Diez años después, lo consiguieron con la aprobación de la Resolución 3379.
¿Cómo podría lograrse la abolición del comité? Hace años, el difunto diplomático estadounidense Richard Schifter me dijo: “Un número significativo de embajadores en Nueva York vota contra Israel sin recibir instrucciones de sus gobiernos. Como estas resoluciones implican cuestiones presupuestarias, requieren una mayoría de dos tercios según lo establecido en la Carta de la ONU. La solución al problema es dirigirse directamente a los jefes de gobierno y lograr que den instrucciones específicas a sus embajadores sobre cómo votar”.

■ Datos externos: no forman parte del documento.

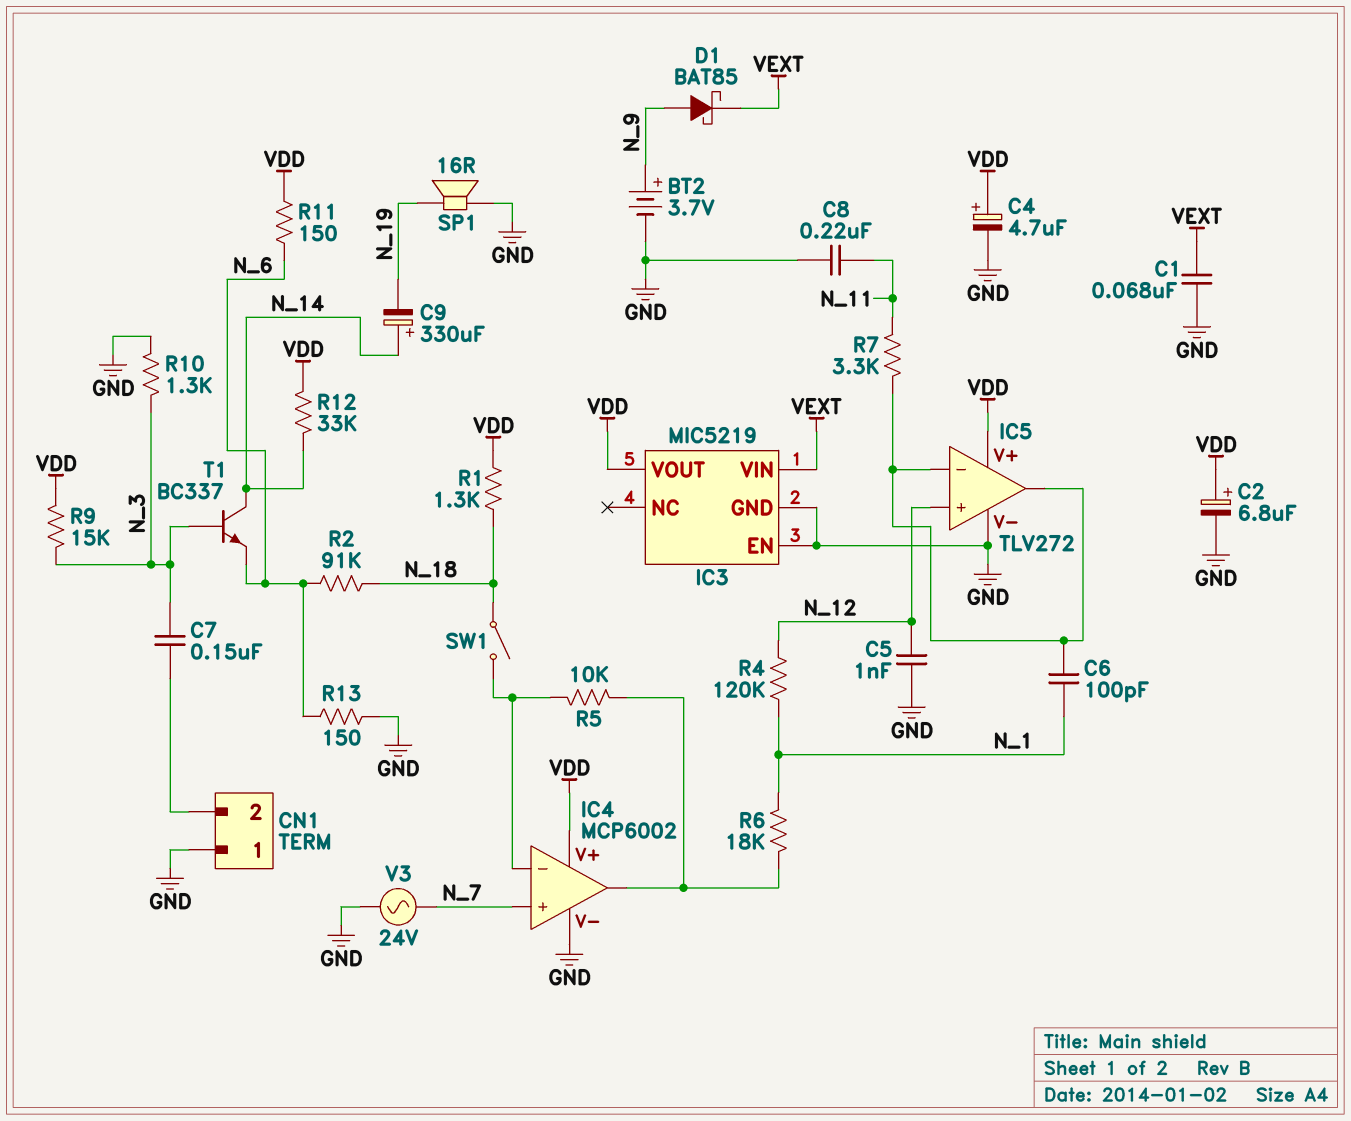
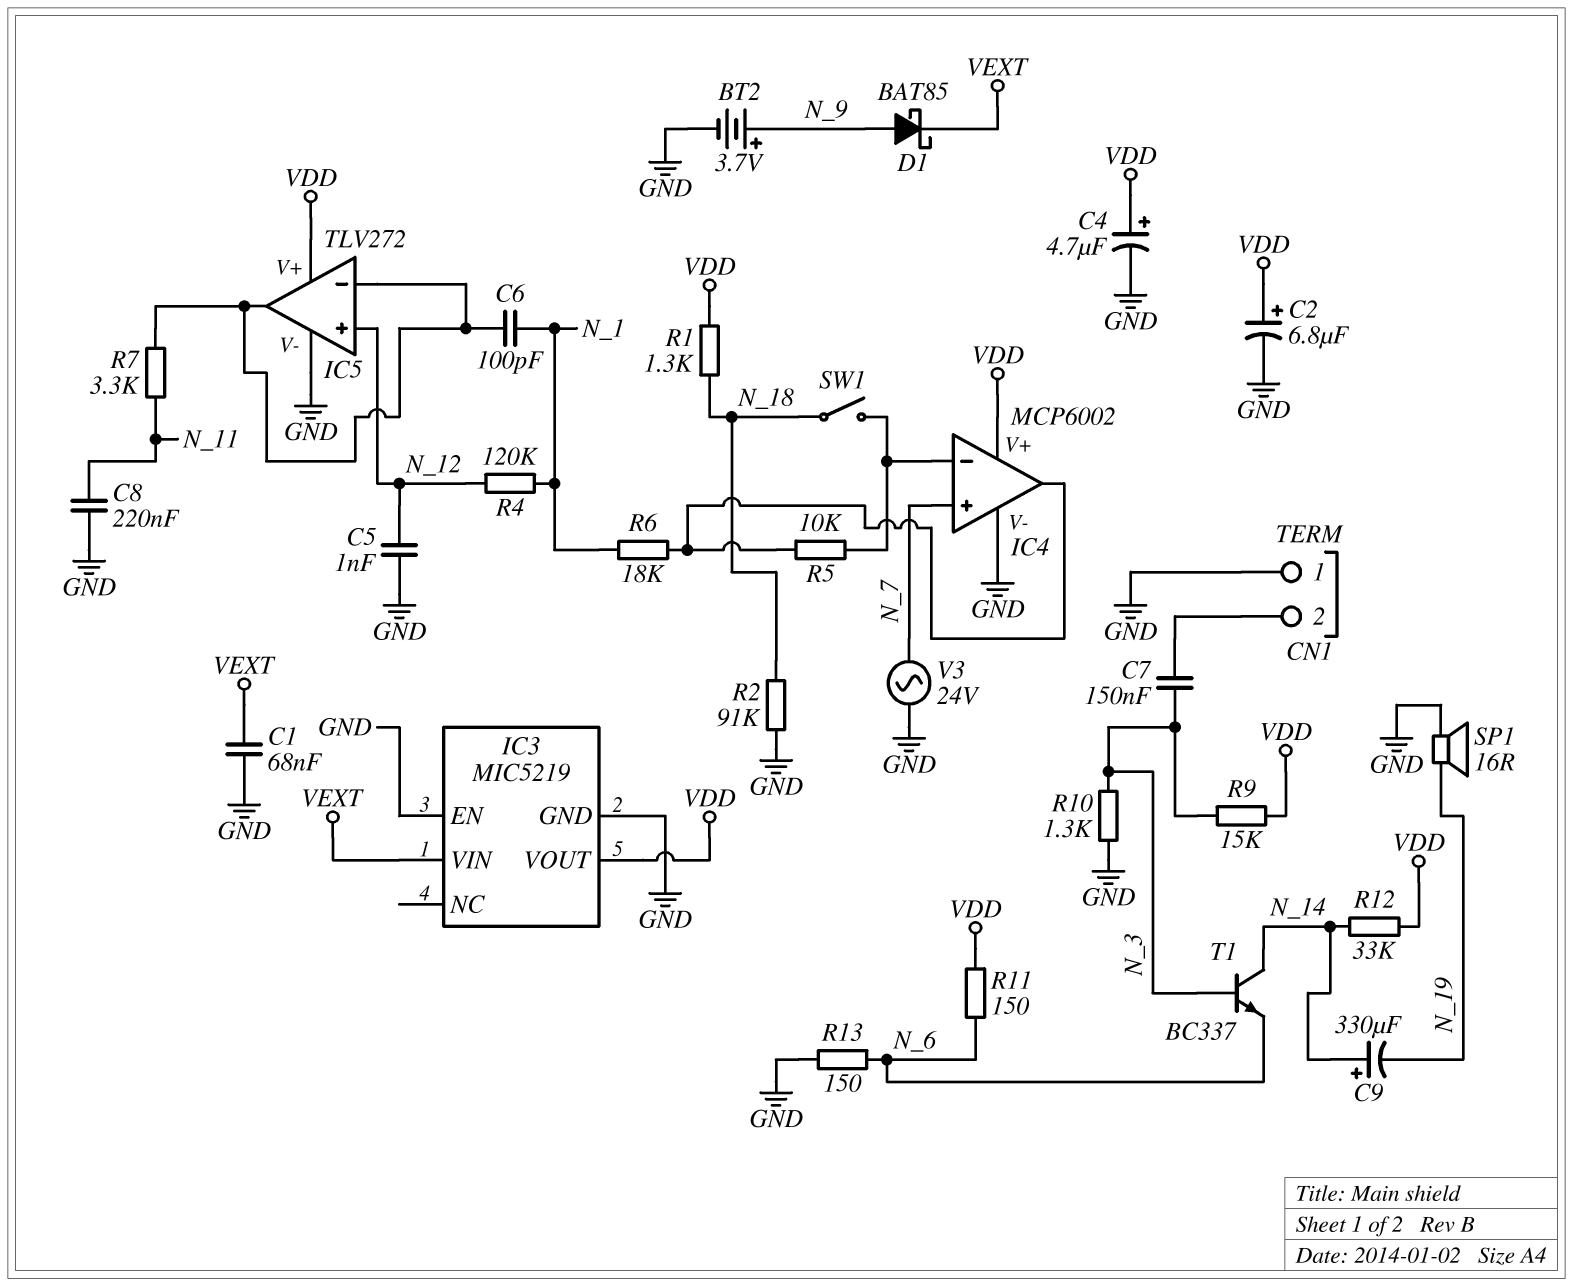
R2: 91k (N_6, N_18) -> 91k (GND, N_18)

Existe un precedente para ello: en agosto de 2020, el presidente de Ucrania, Volodímir Zelenski, retiró a su país del comité solo unos meses después de asumir el cargo. Dado su compromiso con la protección de Israel dentro de la ONU y sus agencias y departamentos, Estados Unidos debe perseguir el mismo resultado con el mayor número de países posible, entre ahora y noviembre y, si es necesario, más allá.